:: Exercise brief ::
Track down every line below that holds "Keys" and copy it.

[Stored data]
===============
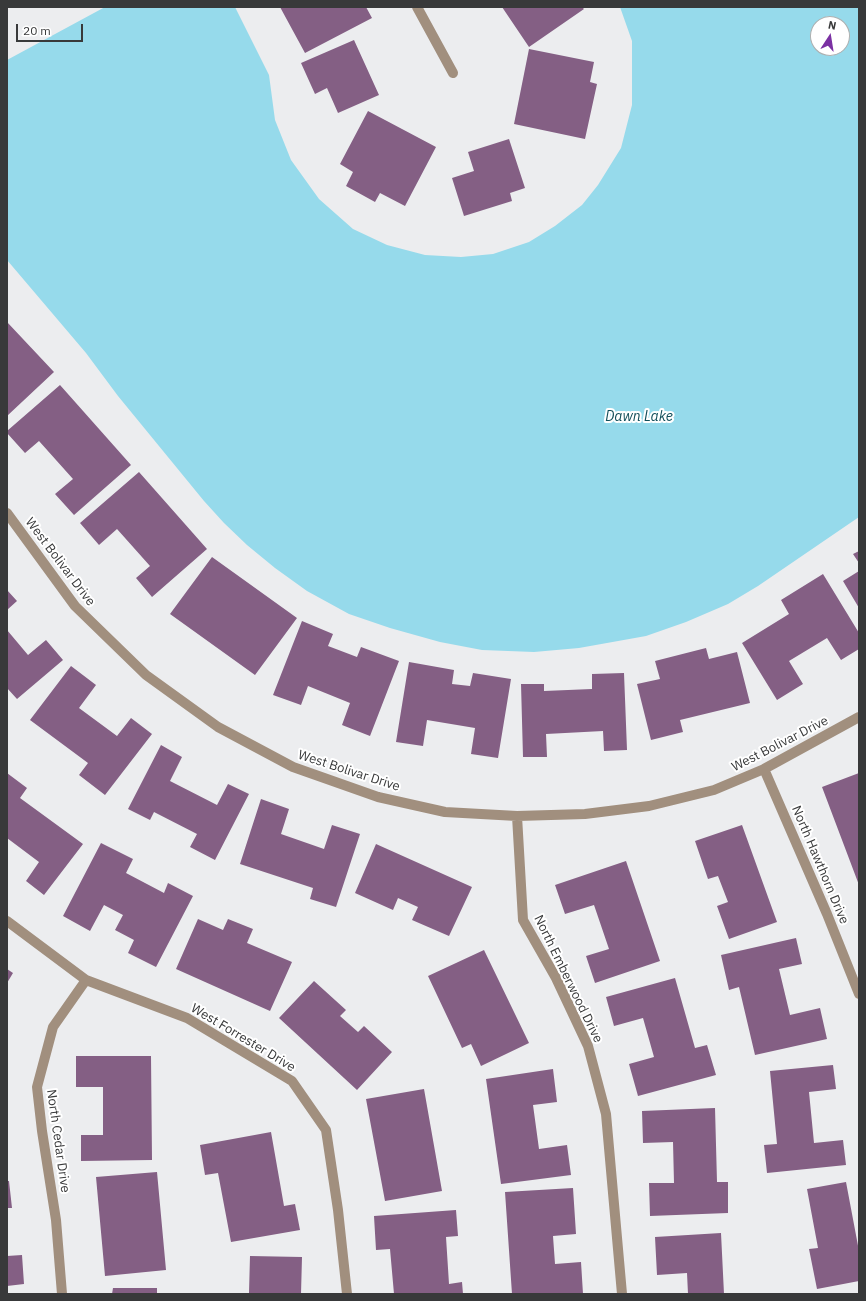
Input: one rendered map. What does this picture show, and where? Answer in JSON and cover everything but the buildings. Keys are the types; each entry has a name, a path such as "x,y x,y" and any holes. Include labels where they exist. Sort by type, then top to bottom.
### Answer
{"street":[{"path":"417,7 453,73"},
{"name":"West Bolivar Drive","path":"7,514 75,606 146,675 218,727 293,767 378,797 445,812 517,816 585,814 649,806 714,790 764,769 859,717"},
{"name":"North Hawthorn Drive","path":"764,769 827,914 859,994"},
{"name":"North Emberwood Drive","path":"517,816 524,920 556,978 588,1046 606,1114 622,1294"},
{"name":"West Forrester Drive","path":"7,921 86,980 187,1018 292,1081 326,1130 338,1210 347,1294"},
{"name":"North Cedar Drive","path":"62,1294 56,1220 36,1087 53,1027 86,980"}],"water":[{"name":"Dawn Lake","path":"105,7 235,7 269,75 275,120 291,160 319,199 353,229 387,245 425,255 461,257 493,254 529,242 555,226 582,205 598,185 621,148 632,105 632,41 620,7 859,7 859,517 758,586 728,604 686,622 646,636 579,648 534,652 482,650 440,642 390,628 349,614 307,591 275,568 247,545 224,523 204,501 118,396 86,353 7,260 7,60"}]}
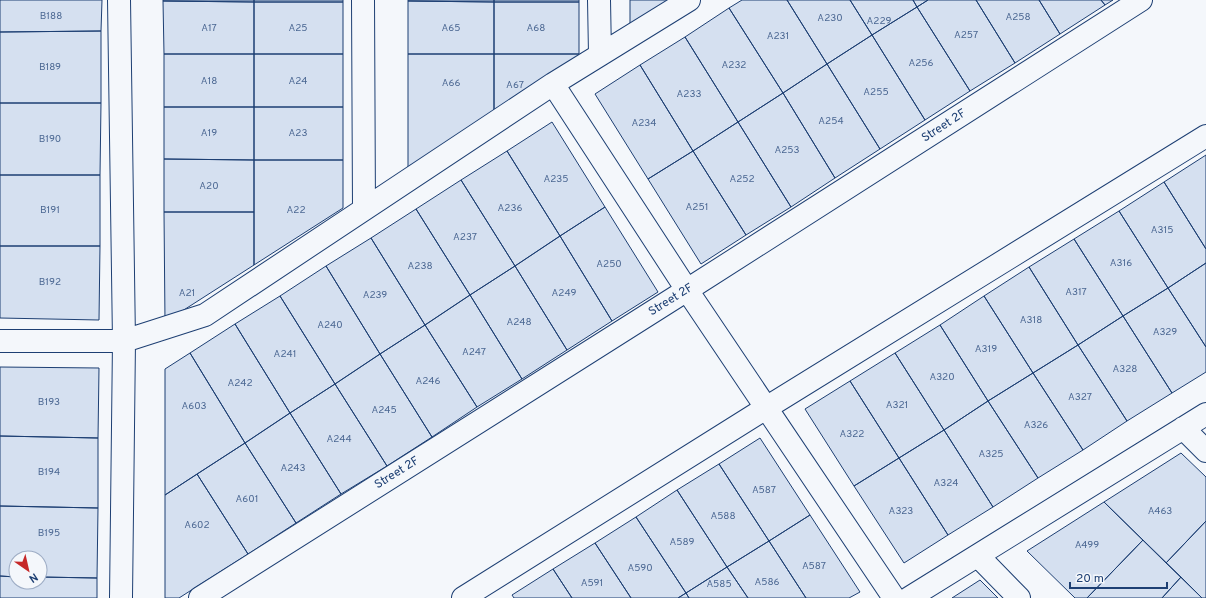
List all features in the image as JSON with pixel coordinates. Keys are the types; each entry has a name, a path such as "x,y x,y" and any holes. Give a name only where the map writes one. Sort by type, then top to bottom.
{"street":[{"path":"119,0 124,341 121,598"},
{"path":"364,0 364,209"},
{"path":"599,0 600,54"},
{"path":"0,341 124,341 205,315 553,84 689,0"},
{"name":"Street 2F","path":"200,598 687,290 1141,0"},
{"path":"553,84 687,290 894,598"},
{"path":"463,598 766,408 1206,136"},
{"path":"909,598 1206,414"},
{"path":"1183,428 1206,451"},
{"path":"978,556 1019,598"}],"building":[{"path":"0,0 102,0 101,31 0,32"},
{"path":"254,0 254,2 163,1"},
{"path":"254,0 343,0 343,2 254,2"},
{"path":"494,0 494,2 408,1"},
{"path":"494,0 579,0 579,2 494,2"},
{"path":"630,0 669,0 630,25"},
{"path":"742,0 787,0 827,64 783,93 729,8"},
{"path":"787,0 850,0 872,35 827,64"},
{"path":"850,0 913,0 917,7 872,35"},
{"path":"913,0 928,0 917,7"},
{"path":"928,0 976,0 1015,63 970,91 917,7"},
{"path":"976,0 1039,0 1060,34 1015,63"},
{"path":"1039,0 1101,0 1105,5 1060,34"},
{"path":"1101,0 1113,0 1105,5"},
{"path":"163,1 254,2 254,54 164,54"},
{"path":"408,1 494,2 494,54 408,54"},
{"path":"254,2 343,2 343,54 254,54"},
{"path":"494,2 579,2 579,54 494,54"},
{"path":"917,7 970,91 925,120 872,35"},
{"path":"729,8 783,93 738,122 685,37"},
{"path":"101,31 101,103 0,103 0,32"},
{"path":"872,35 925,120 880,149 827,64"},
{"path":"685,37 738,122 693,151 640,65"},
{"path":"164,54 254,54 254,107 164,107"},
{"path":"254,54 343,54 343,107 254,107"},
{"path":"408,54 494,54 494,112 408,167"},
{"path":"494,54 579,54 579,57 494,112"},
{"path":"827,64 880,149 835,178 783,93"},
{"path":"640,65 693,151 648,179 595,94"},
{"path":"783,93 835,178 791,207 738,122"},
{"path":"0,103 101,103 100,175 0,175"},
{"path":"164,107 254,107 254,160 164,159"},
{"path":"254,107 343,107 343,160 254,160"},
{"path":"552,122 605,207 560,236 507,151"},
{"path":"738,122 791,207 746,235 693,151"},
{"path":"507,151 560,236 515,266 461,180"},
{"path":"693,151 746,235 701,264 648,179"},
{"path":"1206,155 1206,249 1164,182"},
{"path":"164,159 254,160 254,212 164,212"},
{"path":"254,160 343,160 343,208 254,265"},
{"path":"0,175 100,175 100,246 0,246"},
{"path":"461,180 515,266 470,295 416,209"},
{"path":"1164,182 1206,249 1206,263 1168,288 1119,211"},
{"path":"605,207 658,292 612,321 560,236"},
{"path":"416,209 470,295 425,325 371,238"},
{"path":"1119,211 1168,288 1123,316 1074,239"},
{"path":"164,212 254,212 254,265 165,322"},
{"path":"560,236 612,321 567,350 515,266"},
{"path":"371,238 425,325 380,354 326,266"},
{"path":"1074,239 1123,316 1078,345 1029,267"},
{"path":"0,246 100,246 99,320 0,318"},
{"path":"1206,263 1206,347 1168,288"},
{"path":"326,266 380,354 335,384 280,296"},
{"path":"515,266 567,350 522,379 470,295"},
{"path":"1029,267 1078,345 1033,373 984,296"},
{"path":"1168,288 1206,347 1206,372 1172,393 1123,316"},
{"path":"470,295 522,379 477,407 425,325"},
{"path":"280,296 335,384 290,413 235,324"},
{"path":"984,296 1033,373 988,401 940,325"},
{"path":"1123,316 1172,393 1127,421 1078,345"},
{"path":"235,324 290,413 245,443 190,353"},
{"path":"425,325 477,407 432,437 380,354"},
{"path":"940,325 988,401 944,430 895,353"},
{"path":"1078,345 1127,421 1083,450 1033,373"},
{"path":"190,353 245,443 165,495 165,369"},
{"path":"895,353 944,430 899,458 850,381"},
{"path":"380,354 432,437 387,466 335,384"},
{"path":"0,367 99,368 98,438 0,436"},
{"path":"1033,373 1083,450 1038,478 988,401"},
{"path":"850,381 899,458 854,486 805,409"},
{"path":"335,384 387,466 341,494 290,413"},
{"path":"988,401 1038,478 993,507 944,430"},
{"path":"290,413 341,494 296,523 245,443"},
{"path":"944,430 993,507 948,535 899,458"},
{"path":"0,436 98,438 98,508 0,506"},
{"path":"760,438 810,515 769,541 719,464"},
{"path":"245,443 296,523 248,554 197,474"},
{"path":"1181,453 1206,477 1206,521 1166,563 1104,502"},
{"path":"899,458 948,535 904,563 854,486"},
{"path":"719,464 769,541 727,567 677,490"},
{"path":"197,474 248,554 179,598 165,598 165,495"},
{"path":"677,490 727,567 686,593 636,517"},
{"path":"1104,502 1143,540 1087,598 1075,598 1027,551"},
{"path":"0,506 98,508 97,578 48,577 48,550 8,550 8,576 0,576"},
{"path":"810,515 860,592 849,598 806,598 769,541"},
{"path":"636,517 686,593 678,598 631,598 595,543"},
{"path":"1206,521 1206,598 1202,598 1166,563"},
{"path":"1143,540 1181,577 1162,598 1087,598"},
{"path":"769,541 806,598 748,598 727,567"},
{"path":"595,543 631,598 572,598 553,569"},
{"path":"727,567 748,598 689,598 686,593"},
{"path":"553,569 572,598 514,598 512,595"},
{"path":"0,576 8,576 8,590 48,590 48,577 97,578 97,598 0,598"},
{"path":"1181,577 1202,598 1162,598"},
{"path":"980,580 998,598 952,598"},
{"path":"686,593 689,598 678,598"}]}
===============
:: Exercise solution ::
Input: one rendered map. What does this picture show, and where? Answer in JSON and cover everything but the buildings. Keys are the types; each entry has a name, a path such as "x,y x,y" and any holes. Include labels where they exist. Sort by type, then top to bottom.
List all features in the image as JSON with pixel coordinates. Keys are the types; each entry has a name, a path such as "x,y x,y" and any holes. Give a name only where the map writes one. Sort by type, then top to bottom.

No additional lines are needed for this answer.